Here's the piece of code:

                if (test_bit(R1BIO_BarrierRetry, &r1_bio->state)) {
                        reschedule_retry(r1_bio);
                        /* Don't dec_pending yet, we want to hold
                         * the reference over the retry
                         */
                        return 0;
                }

A bio_put (with the test?) may be needed just before return. I'll give it a try
tonight.


Comment 9 Matteo Brancaleoni 2006-02-28 22:22:16 UTC
mmmh
so why previously wasn't done?

I mean, previously bio_put was called and the bio used again,
so they simply moved bio_put after bios usage (use after free problem).

But why they added the IF?
what if the statement != NULL ? bio_put is never called... so slab leaking.

I rebuilt latest 2.6.15 kernel, just deleting the if statement, and the machine
seems to not have a single problem right now.

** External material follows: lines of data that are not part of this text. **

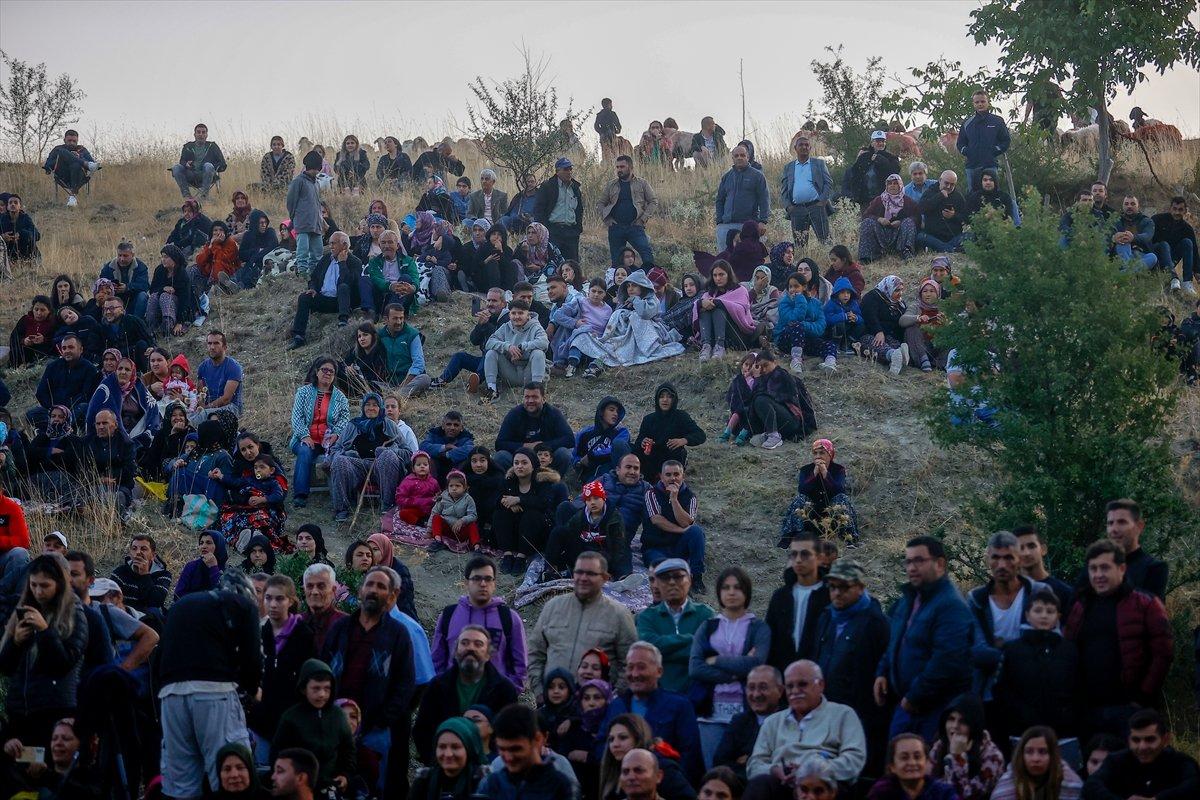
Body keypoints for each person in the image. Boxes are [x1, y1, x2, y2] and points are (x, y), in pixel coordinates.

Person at [157, 569, 262, 800]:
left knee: (181, 783)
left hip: (170, 695)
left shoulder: (182, 605)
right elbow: (252, 659)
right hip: (215, 694)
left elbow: (160, 656)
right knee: (230, 773)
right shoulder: (243, 604)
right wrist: (252, 690)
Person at [321, 566, 416, 798]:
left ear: (391, 596)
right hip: (335, 724)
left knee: (372, 788)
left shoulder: (398, 634)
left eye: (381, 586)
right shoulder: (341, 627)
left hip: (375, 728)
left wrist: (383, 718)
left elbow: (405, 684)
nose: (374, 590)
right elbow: (322, 669)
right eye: (370, 584)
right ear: (361, 590)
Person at [1063, 540, 1173, 737]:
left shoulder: (1147, 604)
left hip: (1130, 711)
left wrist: (1142, 698)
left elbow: (1163, 653)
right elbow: (1068, 652)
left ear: (1122, 569)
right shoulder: (1081, 606)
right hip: (1088, 711)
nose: (1098, 575)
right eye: (1093, 569)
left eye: (1105, 568)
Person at [874, 535, 974, 741]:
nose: (912, 567)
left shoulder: (951, 606)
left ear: (940, 564)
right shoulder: (908, 600)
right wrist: (882, 672)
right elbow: (895, 642)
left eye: (919, 560)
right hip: (906, 703)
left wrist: (914, 697)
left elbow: (947, 661)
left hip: (934, 709)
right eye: (908, 561)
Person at [0, 553, 88, 752]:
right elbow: (5, 667)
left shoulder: (74, 613)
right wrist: (15, 642)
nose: (38, 592)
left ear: (59, 584)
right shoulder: (24, 610)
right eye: (33, 585)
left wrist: (45, 631)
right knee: (19, 772)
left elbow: (64, 663)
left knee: (45, 771)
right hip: (20, 712)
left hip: (54, 713)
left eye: (45, 586)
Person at [743, 660, 866, 797]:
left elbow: (854, 760)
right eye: (790, 686)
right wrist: (773, 770)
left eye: (802, 684)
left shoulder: (843, 714)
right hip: (782, 784)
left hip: (824, 783)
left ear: (821, 685)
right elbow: (754, 765)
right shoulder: (772, 722)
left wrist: (811, 771)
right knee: (760, 784)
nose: (795, 691)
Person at [812, 559, 890, 776]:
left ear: (860, 587)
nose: (837, 593)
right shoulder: (826, 616)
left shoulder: (876, 623)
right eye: (833, 587)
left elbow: (881, 669)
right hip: (826, 713)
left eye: (844, 587)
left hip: (860, 717)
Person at [528, 551, 638, 697]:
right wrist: (540, 692)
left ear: (605, 578)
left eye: (591, 573)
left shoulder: (619, 615)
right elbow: (535, 652)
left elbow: (629, 662)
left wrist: (614, 698)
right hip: (553, 702)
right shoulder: (553, 607)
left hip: (596, 706)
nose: (583, 578)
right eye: (579, 572)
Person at [598, 641, 704, 783]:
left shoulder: (679, 705)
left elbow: (690, 757)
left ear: (659, 671)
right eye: (630, 667)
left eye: (641, 667)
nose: (635, 674)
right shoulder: (616, 705)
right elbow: (600, 746)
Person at [415, 624, 519, 763]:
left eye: (478, 644)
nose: (471, 648)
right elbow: (423, 730)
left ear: (488, 654)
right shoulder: (437, 686)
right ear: (456, 651)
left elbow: (510, 733)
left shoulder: (504, 689)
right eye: (464, 643)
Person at [991, 589, 1080, 745]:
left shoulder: (1069, 650)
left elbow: (1079, 688)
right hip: (1021, 730)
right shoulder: (1013, 650)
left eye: (1050, 611)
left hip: (1061, 731)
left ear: (1058, 616)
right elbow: (1001, 689)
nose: (1044, 616)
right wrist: (1018, 713)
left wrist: (1067, 714)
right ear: (1027, 615)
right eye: (1038, 610)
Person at [966, 531, 1048, 698]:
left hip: (1032, 689)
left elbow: (1044, 645)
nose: (1002, 565)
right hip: (988, 692)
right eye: (996, 557)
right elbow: (976, 652)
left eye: (1009, 558)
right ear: (988, 559)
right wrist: (1020, 651)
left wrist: (1001, 646)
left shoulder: (1038, 592)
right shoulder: (976, 599)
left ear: (1019, 559)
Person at [431, 555, 528, 688]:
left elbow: (520, 666)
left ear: (494, 584)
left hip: (495, 702)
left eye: (488, 579)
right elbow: (436, 660)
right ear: (466, 583)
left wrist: (506, 694)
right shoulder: (449, 615)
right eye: (477, 578)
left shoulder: (509, 618)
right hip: (453, 699)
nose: (483, 584)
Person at [250, 575, 316, 764]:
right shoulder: (261, 633)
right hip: (261, 722)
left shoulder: (304, 636)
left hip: (291, 726)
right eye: (268, 598)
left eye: (279, 599)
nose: (273, 604)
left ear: (291, 601)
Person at [1080, 708, 1199, 799]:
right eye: (1136, 740)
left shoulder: (1179, 762)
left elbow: (1193, 784)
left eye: (1150, 740)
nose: (1142, 747)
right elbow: (1091, 785)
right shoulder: (1116, 761)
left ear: (1165, 739)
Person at [476, 703, 580, 799]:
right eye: (502, 749)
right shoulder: (494, 782)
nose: (508, 757)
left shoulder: (558, 784)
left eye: (516, 749)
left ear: (538, 739)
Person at [287, 357, 349, 508]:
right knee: (305, 451)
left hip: (329, 440)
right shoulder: (303, 392)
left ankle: (341, 496)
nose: (327, 373)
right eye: (324, 370)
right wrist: (304, 435)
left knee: (341, 455)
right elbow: (297, 417)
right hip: (305, 438)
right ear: (316, 371)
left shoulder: (340, 396)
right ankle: (300, 494)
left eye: (331, 371)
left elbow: (345, 417)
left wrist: (337, 434)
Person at [545, 479, 630, 581]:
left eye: (596, 498)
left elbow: (618, 545)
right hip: (583, 551)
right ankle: (550, 570)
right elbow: (568, 532)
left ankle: (622, 577)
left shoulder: (614, 517)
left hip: (604, 555)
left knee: (625, 550)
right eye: (589, 500)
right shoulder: (581, 516)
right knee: (558, 531)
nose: (592, 502)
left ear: (604, 498)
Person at [288, 231, 359, 348]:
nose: (330, 246)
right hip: (324, 298)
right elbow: (314, 278)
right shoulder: (326, 259)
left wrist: (342, 263)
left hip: (342, 302)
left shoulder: (355, 261)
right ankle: (298, 337)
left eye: (334, 243)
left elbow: (350, 283)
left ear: (345, 245)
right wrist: (313, 288)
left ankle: (343, 322)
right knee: (304, 297)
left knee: (343, 287)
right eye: (330, 243)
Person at [493, 382, 574, 473]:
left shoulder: (553, 413)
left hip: (546, 459)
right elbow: (499, 443)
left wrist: (543, 446)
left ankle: (553, 483)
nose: (530, 401)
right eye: (527, 397)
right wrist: (524, 446)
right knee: (501, 456)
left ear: (543, 399)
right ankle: (513, 485)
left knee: (564, 454)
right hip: (520, 460)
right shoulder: (514, 414)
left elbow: (570, 439)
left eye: (535, 397)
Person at [27, 332, 100, 431]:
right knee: (31, 414)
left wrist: (65, 410)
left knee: (84, 408)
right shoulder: (53, 367)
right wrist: (54, 409)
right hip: (54, 411)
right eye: (64, 348)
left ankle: (60, 429)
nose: (67, 351)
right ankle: (56, 427)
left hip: (74, 411)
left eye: (71, 347)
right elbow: (41, 392)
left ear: (81, 350)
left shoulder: (89, 369)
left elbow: (87, 395)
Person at [1098, 498, 1167, 599]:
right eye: (1110, 523)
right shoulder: (1097, 564)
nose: (1114, 529)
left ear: (1139, 526)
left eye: (1121, 522)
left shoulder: (1154, 569)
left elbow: (1151, 611)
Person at [746, 349, 815, 449]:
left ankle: (774, 436)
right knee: (757, 401)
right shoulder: (765, 378)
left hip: (794, 421)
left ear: (774, 362)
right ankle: (771, 433)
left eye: (766, 365)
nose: (763, 369)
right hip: (783, 419)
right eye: (760, 367)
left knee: (761, 400)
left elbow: (769, 396)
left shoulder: (781, 375)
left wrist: (757, 378)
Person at [990, 726, 1083, 800]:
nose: (1036, 759)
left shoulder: (1070, 784)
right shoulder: (1007, 786)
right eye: (1029, 752)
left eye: (1043, 752)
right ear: (1021, 755)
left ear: (1053, 755)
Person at [482, 300, 550, 400]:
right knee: (491, 353)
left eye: (521, 313)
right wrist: (507, 347)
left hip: (529, 372)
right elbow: (489, 343)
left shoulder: (535, 326)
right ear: (509, 315)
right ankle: (492, 390)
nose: (516, 316)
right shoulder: (505, 327)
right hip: (510, 371)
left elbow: (544, 343)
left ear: (528, 315)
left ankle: (537, 390)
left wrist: (522, 347)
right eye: (513, 313)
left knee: (538, 353)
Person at [599, 155, 657, 267]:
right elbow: (600, 203)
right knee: (617, 261)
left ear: (630, 167)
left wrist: (643, 219)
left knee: (647, 255)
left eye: (622, 167)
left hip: (635, 226)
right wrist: (607, 220)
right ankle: (619, 282)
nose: (619, 170)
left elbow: (653, 201)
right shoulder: (611, 185)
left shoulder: (642, 183)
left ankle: (649, 280)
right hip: (616, 227)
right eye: (617, 167)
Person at [410, 717, 487, 800]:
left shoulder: (484, 782)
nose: (448, 754)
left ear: (469, 749)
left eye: (455, 747)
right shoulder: (424, 781)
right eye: (442, 747)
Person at [779, 135, 833, 247]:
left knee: (825, 241)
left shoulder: (818, 164)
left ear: (810, 148)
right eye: (801, 145)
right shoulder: (789, 167)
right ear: (795, 148)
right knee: (800, 244)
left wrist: (822, 201)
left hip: (816, 207)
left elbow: (828, 182)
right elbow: (784, 189)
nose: (804, 147)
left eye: (806, 145)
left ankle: (828, 261)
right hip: (797, 209)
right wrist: (788, 206)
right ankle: (802, 263)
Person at [714, 145, 770, 252]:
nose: (739, 157)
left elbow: (764, 199)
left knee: (749, 258)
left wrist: (763, 221)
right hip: (726, 225)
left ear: (748, 157)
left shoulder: (757, 176)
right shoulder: (727, 177)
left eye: (742, 155)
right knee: (725, 260)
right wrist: (720, 221)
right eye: (736, 155)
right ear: (733, 158)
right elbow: (720, 200)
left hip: (748, 225)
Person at [867, 734, 958, 800]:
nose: (912, 762)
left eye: (917, 757)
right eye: (904, 758)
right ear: (892, 766)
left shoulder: (943, 792)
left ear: (926, 762)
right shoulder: (881, 792)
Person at [695, 260, 756, 359]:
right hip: (714, 333)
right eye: (715, 275)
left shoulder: (740, 290)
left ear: (728, 275)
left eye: (721, 274)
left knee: (718, 309)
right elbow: (697, 304)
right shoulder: (710, 293)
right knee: (703, 309)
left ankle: (720, 347)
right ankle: (706, 346)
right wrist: (701, 303)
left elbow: (741, 310)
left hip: (737, 334)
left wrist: (719, 303)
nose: (718, 278)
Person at [956, 90, 1010, 192]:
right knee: (973, 195)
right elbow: (960, 143)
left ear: (988, 102)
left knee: (993, 194)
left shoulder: (997, 121)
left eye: (982, 101)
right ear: (973, 104)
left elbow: (1006, 140)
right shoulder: (967, 123)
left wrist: (994, 150)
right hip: (972, 166)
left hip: (990, 164)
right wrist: (967, 152)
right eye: (977, 102)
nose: (980, 104)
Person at [534, 157, 585, 260]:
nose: (569, 172)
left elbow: (579, 210)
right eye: (565, 169)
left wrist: (578, 229)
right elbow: (539, 209)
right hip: (553, 231)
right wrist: (543, 229)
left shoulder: (575, 188)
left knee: (572, 264)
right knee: (553, 263)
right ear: (557, 171)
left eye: (570, 169)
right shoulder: (548, 186)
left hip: (571, 232)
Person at [859, 174, 919, 262]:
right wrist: (879, 219)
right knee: (867, 222)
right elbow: (866, 215)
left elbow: (916, 217)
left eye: (895, 183)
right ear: (886, 186)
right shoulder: (879, 200)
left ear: (900, 186)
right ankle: (868, 256)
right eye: (890, 184)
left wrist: (901, 222)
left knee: (909, 222)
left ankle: (906, 252)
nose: (892, 186)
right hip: (881, 233)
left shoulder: (908, 201)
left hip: (900, 235)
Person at [287, 150, 325, 275]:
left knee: (317, 252)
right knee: (302, 251)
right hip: (303, 223)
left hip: (316, 224)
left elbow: (318, 204)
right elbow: (291, 201)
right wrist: (294, 217)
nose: (316, 171)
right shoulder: (298, 181)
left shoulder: (316, 184)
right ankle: (302, 274)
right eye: (314, 168)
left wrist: (321, 221)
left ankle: (314, 274)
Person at [194, 329, 245, 421]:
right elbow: (200, 393)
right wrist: (200, 406)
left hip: (231, 408)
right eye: (209, 343)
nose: (212, 347)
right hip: (208, 407)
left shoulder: (233, 367)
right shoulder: (203, 367)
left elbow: (226, 399)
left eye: (216, 343)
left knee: (202, 417)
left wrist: (206, 409)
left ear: (225, 347)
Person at [1151, 196, 1198, 294]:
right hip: (1156, 259)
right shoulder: (1157, 219)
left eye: (1180, 210)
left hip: (1171, 260)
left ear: (1185, 211)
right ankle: (1173, 278)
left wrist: (1197, 271)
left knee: (1187, 242)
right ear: (1170, 208)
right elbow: (1148, 240)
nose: (1177, 213)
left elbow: (1194, 251)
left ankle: (1187, 282)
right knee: (1164, 244)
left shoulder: (1187, 229)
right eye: (1174, 209)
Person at [146, 244, 194, 337]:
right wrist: (163, 288)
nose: (163, 259)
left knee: (165, 296)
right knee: (154, 297)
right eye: (162, 257)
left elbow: (185, 300)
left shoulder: (182, 274)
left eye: (166, 257)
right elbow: (152, 289)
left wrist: (180, 322)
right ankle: (151, 326)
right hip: (160, 306)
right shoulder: (160, 270)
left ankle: (168, 327)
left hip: (179, 308)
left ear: (174, 258)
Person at [845, 131, 902, 208]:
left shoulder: (892, 158)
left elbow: (894, 173)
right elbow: (853, 175)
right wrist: (854, 195)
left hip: (885, 200)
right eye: (878, 141)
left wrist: (881, 159)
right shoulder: (863, 157)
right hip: (864, 200)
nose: (881, 143)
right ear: (872, 143)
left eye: (883, 141)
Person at [171, 122, 228, 199]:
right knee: (176, 167)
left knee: (208, 165)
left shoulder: (212, 146)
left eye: (203, 132)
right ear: (194, 134)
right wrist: (186, 164)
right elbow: (182, 161)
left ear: (206, 135)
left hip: (207, 175)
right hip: (191, 175)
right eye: (198, 132)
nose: (201, 134)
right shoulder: (188, 146)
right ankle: (187, 196)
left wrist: (210, 167)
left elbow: (222, 164)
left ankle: (204, 196)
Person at [43, 129, 100, 204]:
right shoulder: (57, 149)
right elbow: (48, 164)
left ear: (77, 141)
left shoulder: (82, 149)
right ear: (64, 140)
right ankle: (84, 163)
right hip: (62, 176)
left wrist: (79, 157)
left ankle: (72, 197)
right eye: (69, 140)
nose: (72, 143)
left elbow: (92, 162)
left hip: (79, 176)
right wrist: (63, 158)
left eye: (74, 141)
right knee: (62, 151)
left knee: (76, 165)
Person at [99, 294, 155, 371]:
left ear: (121, 310)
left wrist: (151, 347)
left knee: (142, 344)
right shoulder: (103, 327)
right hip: (114, 361)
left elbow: (148, 339)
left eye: (112, 308)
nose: (108, 312)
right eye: (105, 309)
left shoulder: (132, 321)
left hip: (134, 357)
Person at [300, 562, 346, 655]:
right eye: (310, 586)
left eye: (321, 586)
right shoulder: (295, 623)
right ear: (304, 590)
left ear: (333, 590)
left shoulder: (346, 625)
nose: (314, 592)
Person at [917, 171, 968, 253]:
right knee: (920, 236)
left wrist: (953, 215)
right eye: (946, 183)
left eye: (952, 184)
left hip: (953, 237)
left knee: (971, 236)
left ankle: (945, 248)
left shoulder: (958, 196)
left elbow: (966, 218)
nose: (948, 186)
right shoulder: (930, 192)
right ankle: (952, 249)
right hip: (933, 237)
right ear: (940, 180)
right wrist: (939, 196)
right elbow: (921, 209)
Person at [99, 241, 150, 318]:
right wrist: (111, 288)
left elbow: (144, 286)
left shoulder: (140, 267)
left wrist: (127, 287)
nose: (121, 259)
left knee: (143, 296)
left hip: (133, 299)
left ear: (132, 255)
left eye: (125, 256)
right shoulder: (108, 267)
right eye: (119, 255)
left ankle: (136, 321)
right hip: (114, 298)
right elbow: (100, 285)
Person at [1109, 195, 1158, 270]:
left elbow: (1148, 235)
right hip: (1121, 253)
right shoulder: (1116, 220)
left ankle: (1124, 275)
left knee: (1152, 257)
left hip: (1141, 254)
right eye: (1126, 204)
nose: (1129, 206)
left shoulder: (1147, 221)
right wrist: (1114, 237)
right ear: (1122, 206)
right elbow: (1107, 234)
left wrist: (1133, 238)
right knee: (1123, 242)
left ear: (1138, 206)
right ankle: (1129, 274)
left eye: (1132, 204)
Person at [0, 193, 40, 261]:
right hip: (8, 255)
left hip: (26, 253)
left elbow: (37, 235)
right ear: (7, 207)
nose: (13, 204)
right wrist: (2, 237)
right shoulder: (2, 219)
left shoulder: (25, 218)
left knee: (27, 236)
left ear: (20, 206)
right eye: (10, 203)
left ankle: (31, 262)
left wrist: (21, 234)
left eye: (16, 203)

but again, I'm not a kernel expert, so perhaps the If is right but some other
cases must be considered.

Comment 10 Dave Jones 2006-03-02 04:12:55 UTC
should be fixed in tomorrows rawhide. (Grab it early from
http://people.redhat.com/davej/kernels/Fedora/devel)

Comment 11 Dave Jones 2006-03-02 04:16:25 UTC
*** Bug 183555 has been marked as a duplicate of this bug. ***

Comment 12 Alexandre Oliva 2006-03-02 13:30:34 UTC
It is definitely fixed in 2008, but today's rawhide still has 1996.